My mark is cancer. A tumor in my left breast that grew overnight, nestled against my heart patiently waiting for me to discover it and then for me to let someone else uncover its sinister plan; to occupy not just the coveted spot next to my heart and the lymph nodes tucked under my arm, but to occupy the rest of me. Stopped in its tracks by a red cocktail that took my hair, my eyebrows and my sense of self I submitted to my savior, sacrificing my body to save my life.

Out of the ashes a new me was born, not a phoenix, more like a baby lamb; vulnerable, unsure, wobbly on its legs and marked. A mark I was forced to wear on the outside during those months of treatment, bald and bruised and bloated, and one I wore on the inside once I looked normal again.

My mark accompanied me everywhere like an invisible pile of bricks that I dragged behind me, each brick representing the bits and pieces of the life that I’d lost and the journey I’d been forced to take to end up alive but scarred. I wore my mark not like a badge of honour but like a blemish, a scar on my left breast that I felt tainted me, made me somehow defective and I struggled every morning with getting through the day believing myself to be less than I was before, before this event that marked me and that didn’t let me go back to who I was, to a me in a world I remember only as happy and bright, a world that had come crashing down around me in one moment of random mutation.

I struggled to make sense of it all, to find meaning in the miracle of being given a second chance, swinging sharply from feeling grateful for being alive to feeling petrified at the thought of it all happening again.

Something marks everybody. It’s not the mark that defines you but the meaning you find in your mark, the path you decide to take with your mark and the life you shape around it. Marks ask us questions, give us responsibilities and create opportunities that require us to become more than we were before. This is no easy task and it’s a daily challenge to find meaning in an event you often wish hadn’t happened, but this is the exact path tread by anybody who has made a change in the world, all of whom decided that their mark made them better than they were before, gave their life new meaning and new dreams.

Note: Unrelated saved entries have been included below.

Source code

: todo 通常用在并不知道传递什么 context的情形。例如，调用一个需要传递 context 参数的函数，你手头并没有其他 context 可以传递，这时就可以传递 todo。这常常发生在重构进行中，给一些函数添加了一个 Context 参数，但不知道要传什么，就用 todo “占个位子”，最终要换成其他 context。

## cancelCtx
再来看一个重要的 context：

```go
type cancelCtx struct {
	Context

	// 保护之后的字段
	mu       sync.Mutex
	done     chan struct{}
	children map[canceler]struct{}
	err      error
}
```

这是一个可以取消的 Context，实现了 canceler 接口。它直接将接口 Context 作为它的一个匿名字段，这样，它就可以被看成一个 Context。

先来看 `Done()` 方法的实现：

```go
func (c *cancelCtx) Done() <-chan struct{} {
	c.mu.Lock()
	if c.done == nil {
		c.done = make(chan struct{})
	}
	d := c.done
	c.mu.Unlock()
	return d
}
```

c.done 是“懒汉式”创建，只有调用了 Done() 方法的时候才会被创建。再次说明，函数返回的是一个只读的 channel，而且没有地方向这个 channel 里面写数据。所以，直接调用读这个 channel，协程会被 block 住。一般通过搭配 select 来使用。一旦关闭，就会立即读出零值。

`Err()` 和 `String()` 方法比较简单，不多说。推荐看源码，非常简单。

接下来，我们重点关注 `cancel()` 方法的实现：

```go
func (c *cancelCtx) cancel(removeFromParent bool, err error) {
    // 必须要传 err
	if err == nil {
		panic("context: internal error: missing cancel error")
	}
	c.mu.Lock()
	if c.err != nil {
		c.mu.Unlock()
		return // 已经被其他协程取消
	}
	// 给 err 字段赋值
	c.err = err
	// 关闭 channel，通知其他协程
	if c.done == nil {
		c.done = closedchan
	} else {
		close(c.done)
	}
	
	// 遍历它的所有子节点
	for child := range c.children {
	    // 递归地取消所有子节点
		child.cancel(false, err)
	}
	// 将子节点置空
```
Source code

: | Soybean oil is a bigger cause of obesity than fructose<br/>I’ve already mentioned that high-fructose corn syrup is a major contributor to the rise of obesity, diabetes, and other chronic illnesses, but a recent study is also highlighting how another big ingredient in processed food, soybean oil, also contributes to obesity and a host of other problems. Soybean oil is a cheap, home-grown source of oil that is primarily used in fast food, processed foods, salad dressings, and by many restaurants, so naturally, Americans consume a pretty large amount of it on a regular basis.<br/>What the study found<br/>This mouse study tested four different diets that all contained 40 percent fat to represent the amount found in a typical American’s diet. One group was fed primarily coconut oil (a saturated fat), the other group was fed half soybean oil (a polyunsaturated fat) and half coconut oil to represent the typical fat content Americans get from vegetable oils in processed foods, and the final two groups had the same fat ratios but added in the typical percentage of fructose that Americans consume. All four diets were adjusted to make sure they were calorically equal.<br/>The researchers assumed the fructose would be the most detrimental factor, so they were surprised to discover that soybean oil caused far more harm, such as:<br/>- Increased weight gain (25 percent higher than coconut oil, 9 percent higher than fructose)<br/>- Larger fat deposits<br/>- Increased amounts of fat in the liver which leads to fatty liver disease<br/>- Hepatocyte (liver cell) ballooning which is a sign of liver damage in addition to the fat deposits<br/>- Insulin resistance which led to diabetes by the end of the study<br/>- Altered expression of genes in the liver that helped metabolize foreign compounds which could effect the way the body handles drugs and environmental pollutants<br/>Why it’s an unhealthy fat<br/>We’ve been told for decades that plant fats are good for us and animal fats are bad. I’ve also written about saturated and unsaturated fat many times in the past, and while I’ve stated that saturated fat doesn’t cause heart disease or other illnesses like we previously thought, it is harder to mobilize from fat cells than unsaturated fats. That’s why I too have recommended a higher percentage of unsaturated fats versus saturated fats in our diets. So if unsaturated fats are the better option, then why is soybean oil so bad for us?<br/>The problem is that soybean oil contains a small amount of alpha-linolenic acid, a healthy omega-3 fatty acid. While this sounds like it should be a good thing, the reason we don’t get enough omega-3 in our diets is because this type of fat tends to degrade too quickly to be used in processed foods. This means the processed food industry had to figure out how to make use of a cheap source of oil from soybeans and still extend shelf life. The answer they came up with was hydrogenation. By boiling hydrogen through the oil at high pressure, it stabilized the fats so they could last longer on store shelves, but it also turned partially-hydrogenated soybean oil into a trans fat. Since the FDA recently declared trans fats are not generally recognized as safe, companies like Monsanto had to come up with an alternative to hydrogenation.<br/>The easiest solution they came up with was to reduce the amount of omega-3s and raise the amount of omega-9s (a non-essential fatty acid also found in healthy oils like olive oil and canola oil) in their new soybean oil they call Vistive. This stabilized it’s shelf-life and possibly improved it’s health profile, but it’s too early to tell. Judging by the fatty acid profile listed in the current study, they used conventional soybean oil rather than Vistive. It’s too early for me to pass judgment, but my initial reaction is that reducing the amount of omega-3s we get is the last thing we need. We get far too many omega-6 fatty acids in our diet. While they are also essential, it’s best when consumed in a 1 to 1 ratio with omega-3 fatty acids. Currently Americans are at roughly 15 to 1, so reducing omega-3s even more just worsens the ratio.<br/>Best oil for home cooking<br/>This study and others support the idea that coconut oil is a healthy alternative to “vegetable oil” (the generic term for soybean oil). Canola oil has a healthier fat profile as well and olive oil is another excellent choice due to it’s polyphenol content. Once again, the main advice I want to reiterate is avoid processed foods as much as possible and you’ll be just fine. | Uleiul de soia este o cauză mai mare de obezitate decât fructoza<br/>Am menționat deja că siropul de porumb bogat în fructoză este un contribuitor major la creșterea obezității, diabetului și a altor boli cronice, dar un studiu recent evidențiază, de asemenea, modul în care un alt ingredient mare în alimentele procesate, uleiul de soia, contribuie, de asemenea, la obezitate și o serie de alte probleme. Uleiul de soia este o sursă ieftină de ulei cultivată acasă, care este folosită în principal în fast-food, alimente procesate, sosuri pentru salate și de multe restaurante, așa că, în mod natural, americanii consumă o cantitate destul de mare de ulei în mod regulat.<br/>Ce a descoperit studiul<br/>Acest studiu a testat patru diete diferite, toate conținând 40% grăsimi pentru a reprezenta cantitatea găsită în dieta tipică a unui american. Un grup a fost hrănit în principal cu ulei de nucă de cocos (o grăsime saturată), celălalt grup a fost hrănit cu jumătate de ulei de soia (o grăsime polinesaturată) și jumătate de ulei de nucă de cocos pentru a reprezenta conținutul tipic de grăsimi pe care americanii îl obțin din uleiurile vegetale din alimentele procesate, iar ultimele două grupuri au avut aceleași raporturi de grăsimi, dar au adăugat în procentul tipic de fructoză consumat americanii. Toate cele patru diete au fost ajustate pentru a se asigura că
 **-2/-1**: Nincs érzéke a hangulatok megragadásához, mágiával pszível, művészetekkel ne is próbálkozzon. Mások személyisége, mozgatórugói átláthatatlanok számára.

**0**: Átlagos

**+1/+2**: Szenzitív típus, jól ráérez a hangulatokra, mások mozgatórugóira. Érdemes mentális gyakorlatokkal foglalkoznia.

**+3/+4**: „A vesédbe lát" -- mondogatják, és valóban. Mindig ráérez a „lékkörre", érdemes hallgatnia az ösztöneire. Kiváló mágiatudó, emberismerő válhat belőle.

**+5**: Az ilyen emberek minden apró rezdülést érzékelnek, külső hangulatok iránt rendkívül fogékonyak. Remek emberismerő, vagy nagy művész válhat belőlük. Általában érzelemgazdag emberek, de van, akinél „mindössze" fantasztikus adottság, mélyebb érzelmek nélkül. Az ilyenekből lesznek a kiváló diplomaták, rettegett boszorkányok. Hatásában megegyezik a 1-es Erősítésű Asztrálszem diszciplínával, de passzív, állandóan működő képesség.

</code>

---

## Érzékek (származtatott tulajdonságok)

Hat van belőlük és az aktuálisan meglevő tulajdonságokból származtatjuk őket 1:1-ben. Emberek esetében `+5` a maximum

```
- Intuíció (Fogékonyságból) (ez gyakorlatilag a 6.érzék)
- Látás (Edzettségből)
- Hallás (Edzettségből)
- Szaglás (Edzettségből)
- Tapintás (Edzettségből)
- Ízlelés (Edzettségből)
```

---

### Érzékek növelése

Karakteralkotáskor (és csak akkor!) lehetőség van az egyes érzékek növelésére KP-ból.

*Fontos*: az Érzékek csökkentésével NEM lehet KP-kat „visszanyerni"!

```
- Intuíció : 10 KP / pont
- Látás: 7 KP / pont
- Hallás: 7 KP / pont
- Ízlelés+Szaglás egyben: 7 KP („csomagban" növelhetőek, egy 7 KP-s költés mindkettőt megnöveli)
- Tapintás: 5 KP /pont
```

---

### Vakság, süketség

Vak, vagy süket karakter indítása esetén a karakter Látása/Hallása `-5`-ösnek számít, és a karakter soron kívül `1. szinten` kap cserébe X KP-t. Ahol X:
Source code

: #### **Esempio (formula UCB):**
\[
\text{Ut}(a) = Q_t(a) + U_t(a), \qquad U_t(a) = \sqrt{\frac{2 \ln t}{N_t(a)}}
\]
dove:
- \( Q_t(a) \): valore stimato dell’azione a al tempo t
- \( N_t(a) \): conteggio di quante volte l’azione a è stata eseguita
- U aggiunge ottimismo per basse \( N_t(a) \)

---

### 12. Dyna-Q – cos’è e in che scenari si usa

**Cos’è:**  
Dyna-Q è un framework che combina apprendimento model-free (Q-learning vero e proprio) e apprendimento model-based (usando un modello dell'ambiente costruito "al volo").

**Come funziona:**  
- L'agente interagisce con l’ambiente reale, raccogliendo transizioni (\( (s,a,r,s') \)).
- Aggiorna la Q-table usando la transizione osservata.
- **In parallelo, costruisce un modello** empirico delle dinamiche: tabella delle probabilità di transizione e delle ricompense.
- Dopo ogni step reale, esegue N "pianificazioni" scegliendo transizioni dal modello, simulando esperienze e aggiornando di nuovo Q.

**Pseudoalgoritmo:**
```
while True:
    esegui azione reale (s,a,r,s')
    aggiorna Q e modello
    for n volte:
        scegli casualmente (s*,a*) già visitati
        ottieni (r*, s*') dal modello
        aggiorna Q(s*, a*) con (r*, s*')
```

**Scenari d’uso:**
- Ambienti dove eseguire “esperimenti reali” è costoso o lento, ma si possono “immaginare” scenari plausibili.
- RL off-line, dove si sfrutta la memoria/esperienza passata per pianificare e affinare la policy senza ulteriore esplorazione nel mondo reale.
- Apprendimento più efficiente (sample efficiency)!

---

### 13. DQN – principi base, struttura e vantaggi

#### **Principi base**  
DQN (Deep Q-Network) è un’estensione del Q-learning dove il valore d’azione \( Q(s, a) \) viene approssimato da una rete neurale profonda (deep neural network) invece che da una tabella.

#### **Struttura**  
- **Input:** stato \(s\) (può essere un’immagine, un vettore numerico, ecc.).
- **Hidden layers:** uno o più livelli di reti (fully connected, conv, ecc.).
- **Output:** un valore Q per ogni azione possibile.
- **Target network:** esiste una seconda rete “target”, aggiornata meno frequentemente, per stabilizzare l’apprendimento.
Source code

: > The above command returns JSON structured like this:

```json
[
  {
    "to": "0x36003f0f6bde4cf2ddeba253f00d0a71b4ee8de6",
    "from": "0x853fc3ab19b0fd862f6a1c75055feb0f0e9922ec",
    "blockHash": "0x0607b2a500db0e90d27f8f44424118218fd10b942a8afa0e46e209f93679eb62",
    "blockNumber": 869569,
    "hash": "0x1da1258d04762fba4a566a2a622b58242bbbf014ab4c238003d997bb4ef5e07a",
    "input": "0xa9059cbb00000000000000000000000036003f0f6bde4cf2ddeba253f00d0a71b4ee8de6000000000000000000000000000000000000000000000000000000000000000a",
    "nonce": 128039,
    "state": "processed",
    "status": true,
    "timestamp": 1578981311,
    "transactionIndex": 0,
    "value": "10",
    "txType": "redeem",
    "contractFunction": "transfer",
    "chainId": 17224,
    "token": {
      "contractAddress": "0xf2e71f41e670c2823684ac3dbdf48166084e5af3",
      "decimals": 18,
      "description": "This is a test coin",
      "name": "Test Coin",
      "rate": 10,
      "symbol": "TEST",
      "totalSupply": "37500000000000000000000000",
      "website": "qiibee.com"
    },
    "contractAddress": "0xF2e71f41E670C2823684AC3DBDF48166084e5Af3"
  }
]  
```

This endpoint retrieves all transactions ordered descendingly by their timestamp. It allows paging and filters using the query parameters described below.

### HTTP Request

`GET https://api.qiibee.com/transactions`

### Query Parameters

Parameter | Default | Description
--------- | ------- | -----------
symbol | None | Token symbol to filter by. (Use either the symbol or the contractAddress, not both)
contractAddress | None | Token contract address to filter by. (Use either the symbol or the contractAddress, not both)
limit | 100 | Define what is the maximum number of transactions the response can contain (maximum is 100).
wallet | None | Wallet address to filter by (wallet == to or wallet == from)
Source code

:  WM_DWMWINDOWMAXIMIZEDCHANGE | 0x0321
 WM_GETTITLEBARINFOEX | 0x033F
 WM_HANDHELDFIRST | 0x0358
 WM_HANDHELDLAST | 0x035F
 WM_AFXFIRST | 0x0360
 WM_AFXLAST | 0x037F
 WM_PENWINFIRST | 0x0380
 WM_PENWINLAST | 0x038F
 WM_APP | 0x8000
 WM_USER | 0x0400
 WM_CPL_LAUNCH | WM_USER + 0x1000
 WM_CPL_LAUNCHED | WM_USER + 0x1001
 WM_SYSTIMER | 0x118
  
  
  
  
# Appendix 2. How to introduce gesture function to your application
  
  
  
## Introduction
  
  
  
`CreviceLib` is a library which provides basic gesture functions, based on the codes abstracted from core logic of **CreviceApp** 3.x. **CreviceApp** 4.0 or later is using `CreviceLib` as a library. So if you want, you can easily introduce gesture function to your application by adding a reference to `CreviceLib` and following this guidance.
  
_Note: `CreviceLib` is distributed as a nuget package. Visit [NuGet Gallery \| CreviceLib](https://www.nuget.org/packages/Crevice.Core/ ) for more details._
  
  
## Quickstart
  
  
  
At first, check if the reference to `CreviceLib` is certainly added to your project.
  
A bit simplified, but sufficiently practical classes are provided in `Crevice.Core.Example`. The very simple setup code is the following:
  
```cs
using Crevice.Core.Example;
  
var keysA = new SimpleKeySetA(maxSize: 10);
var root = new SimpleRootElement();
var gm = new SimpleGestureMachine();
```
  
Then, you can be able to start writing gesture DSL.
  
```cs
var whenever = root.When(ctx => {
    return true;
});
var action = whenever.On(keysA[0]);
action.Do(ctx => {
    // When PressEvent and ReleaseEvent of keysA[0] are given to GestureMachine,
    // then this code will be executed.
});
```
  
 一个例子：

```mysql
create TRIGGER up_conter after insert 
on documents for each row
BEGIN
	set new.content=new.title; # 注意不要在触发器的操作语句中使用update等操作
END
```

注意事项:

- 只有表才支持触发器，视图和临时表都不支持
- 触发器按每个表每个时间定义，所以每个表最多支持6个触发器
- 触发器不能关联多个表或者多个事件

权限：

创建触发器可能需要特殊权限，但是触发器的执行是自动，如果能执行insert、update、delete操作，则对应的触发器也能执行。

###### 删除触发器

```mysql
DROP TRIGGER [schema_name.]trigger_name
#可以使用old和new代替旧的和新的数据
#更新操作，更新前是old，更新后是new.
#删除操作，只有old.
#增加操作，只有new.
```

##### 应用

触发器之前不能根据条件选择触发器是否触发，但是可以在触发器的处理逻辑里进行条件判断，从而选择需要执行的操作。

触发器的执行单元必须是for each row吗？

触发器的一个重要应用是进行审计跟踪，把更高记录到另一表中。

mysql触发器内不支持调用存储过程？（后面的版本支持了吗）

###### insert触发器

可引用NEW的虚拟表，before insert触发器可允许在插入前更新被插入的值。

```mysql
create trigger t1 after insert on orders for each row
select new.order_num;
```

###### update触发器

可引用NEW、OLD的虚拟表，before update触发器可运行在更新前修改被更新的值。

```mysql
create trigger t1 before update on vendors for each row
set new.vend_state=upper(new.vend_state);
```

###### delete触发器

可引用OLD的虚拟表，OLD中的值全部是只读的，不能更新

I made that decision slowly, incrementally through much struggle but with an equal measure of support. One day I realized that instead of taking from me, the cancer had given my life another dimension, a new depth allowing me to understand much more than I had before. It informed who I was; a person who had survived 8 rounds of chemo and won a battle against a merciless enemy intent on taking her life. I wasn’t a survivor. I was a winner. I wasn’t marked, I was chosen. I wasn’t tainted, I was touched. It took five years to be able to write this – a piece that the old me would never have been able to pen and probably wouldn’t have bothered to read.